Jumat, 02 Desember 2016

Perdamaian sebagai Nilai

Bukan secara etis saja pemecahan konflik secara paksa harus dinilai negatif. Dari segi keberlangsungan kehidupan umat manusia, setiap perkelahian merupakan ancaman. Pada anak atau binatang (yang masih murni digerakkanCVinsting) kelihatan bahwa perkelahian dalam dinamikanya yang sebenarnya menuju pembunuhan. Itulah sebabnya hanya jenis-jenis binatang yang pada waktunya mengembangkan mekanisme instinktual untuk mengerem agresi dapat mempertahankan diri melalui seleksi survival of the fittest dimasukkan ke kandang tikus tentu akan dibunuh. Sebaliknya, serigala jantan yang kalah berkelahi, menyerah; dengan demikian ia "merangsang" insting pengerem insting pembunuh dalam pemenang dan dengan demikian dibiarkan hidup dan dapat memperkuat kelompoknya. 

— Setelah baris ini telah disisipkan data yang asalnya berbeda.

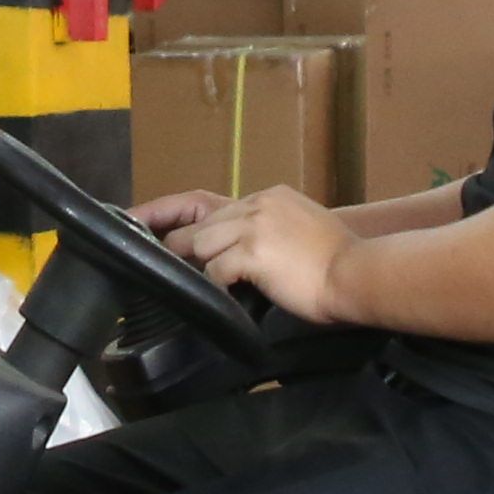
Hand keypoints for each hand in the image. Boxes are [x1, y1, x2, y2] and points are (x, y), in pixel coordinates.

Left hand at [143, 182, 350, 322]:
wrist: (358, 273)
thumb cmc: (337, 264)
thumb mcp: (300, 232)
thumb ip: (267, 232)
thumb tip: (239, 254)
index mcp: (267, 197)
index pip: (205, 200)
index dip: (166, 210)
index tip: (134, 217)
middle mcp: (257, 203)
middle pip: (199, 224)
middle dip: (179, 248)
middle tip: (162, 268)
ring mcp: (254, 224)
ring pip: (201, 244)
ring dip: (203, 269)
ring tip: (212, 286)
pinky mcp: (253, 251)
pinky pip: (216, 270)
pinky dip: (219, 287)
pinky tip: (235, 295)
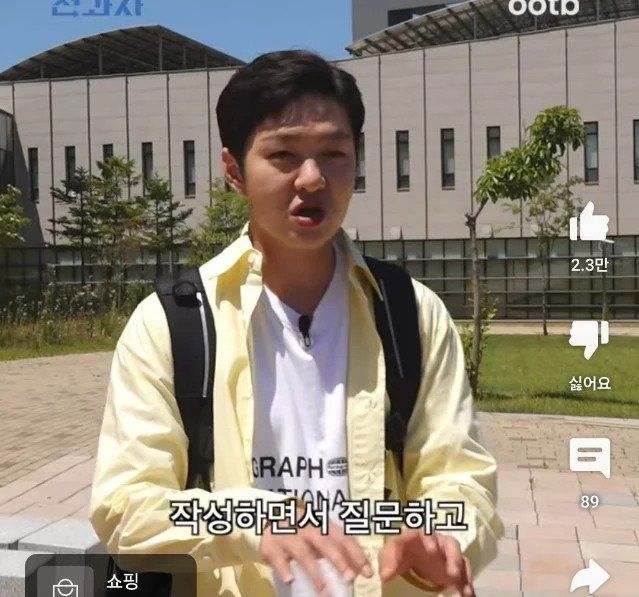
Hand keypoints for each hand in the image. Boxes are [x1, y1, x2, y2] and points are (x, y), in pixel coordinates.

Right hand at [259, 510, 373, 596]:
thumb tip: (362, 567)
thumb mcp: (321, 534)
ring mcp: (289, 536)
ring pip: (303, 553)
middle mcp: (307, 528)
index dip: (356, 554)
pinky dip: (284, 568)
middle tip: (350, 578)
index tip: (368, 572)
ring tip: (324, 592)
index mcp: (323, 524)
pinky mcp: (271, 545)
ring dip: (314, 573)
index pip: (342, 538)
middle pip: (325, 543)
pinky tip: (290, 579)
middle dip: (338, 560)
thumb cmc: (303, 529)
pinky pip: (278, 557)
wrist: (270, 515)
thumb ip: (339, 547)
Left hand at [378, 528, 474, 596]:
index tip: (432, 551)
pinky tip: (466, 593)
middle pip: (448, 541)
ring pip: (459, 555)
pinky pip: (464, 569)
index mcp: (418, 533)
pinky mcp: (455, 563)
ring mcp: (447, 550)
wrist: (412, 555)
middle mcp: (436, 539)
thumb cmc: (400, 552)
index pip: (424, 531)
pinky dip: (466, 581)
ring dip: (461, 568)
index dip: (429, 538)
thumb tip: (385, 576)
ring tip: (459, 583)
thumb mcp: (391, 555)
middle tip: (453, 571)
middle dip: (452, 555)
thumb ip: (388, 562)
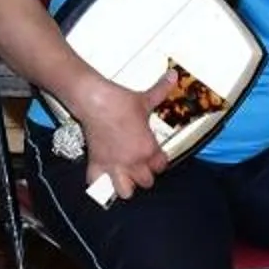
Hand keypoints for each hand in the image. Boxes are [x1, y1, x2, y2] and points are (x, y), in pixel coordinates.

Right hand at [65, 70, 171, 201]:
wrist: (95, 100)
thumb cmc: (120, 101)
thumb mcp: (145, 99)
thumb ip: (162, 90)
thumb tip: (174, 76)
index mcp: (148, 149)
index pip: (161, 167)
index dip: (158, 161)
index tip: (153, 156)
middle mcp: (133, 161)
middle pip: (146, 182)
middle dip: (143, 175)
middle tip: (139, 165)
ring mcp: (115, 165)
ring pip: (126, 192)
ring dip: (125, 185)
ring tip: (123, 175)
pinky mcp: (97, 164)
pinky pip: (98, 185)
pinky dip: (100, 183)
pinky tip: (102, 175)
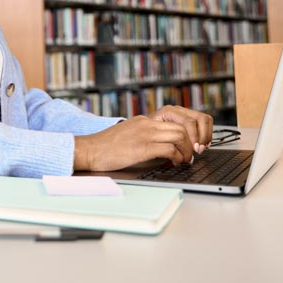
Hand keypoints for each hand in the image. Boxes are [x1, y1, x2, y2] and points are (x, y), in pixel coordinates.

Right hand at [73, 107, 212, 171]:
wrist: (89, 150)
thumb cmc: (106, 147)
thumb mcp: (128, 135)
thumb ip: (145, 136)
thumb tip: (164, 148)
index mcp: (144, 120)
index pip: (175, 119)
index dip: (188, 132)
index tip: (189, 144)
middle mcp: (146, 123)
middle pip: (182, 126)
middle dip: (193, 142)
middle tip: (192, 154)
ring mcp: (144, 134)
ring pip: (180, 136)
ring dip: (187, 151)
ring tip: (184, 160)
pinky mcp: (142, 148)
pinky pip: (170, 149)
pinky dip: (177, 157)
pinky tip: (174, 163)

Rasa takut menutup kemungkinan komunikasi. Sebagaimana diperlihatkan Habermas, komunikasi hanya dapat terjadi di luar situasi terancam, di lingkup bebas kekuasaan jadi di alam damai. Dengan demikian kebebasan mengandaikan perdamaian (maka, sebaliknya, dalam keadaan perang kita dengan sendirinya menyetujui pelbagai pembataan kebebasan). Hal yang sama berlaku bagi pekerjaan bersama, penciptaan kebudayaan, bagi pencarian kebenaran bersama, pertukaran pendapat dan sebagainya. Tanpa perdamaian, komunikasi akan mati. Dan dengan demikian manusia akan punah (membesarkan anak mengandaikan adanya perdamaian sekurang-kurangnya dalam lingkungan akrab)
Damai, di samping kebenaran, bukan salah satu nilai sosial saja, melainkan nilai sosial fundamental. Dari situ dapat ditarik kesimpulan bahwa keselarasan yang diperlukan manusia tidak berdiri dalam keseimbangan antar damai dan perang, melainkan dalam damai sempurna.